O processo de colonização da América foi terrivelmente cruel para os povos nativos que aqui habitavam há pelo menos 11 mil anos. Estes povos viviam numa relação simbiótica e sagrada com a pachamama, conforme os seus ritos, usos, costumes e tradições. Uma vida de profundo respeito com o seu entorno, testemunhada por cada árvore, cada rio, e cada ser vivo povoando o mesmo habitat. Viviam felizes, com os seus ancestrais ditando as regras do bem-viver. Até que avistaram ao longe, a chegada do colonizador. Homens cruéis e mal humorados, mal cheirosos e de intenções duvidosas. Situação que ficou muito evidente no poema “Equívoco Português”, do poeta Oswald de Andrade, escrito em 1925:
“Quando o português chegou
debaixo duma bruta chuva
vestiu o índio
Que pena!
Fosse uma manhã de sol
o índio teria despido o português.“
Trouxeram tudo “novo”. Não conseguiram ver que por aqui existiam vidas, pessoas, valores, culturas distintas umas das outras. Povos diferentes, falando línguas diferentes, refletindo a sua cosmologia e cosmogonia. Deram-lhes o nome de “Índios”, como se todos fossem iguais entre si. Se esqueceram que existiam até povos rivais entre uma etnia e outra. Deram-lhes roupas, para cobrir a sua nudez, um pecado constatado pela Igreja que veio junto na embarcação do colonizador. Batizaram para que adquirissem almas, afinal vivendo no meio do mato e sem roupa, nem gente eram considerados. Por fim ensinaram a língua da civilização, um português vulgar, vindo d’além mar. Crueldade total! Bem o disse o poeta: “No dia que Portugal descobriu o Brasil, o Brasil perdeu a felicidade” (M. Bandeira, 1936).

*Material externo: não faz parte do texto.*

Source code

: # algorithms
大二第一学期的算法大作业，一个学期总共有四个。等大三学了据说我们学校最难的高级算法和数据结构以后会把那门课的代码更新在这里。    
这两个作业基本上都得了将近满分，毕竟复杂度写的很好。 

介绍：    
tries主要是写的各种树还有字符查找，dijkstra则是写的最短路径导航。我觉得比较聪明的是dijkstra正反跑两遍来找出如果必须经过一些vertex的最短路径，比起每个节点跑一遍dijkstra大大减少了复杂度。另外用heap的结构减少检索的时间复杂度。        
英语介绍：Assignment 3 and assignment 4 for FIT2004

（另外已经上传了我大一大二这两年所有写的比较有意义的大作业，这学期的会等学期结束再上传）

Trouxeram as doenças que até então não haviam por aqui. Muitos morreram, dada a baixa imunidade para aqueles tipos de moléstias. Muitas mortes, pois as roupas que eram distribuídas entre eles vinham infectadas por doenças do homem branco europeu. Tinham a intenção de fazê-los escravos e, diante da resistência, foram assassinados, violentados. As mulheres indígenas foram transformadas em objeto de desejo sexual dos homens brancos, sedentos de maledicência. Saquearam suas riquezas, invadiram suas terras e destruíram a sua fonte de vida que vinha da floresta. Tudo isso feito sem nenhum pudor.
Passados tantos anos, séculos, aqui estamos lidando com o que restou destes povos originários. Dos mais de 6 milhões de pessoas que aqui existiam, falando mais de mil línguas distintas, restam hoje, cerca de 305 etnias, falando pouco mais de 274 línguas, segundo os dados do IBGE de 2010. Povos resistentes, resilientes, pois sobreviveram ao massacre imposto pelo colonizador que se perpetua nos colonizadores de hoje. Vestindo-se da mesma crueldade que marcou os primeiros contatos do homem branco na sua chegada por aqui.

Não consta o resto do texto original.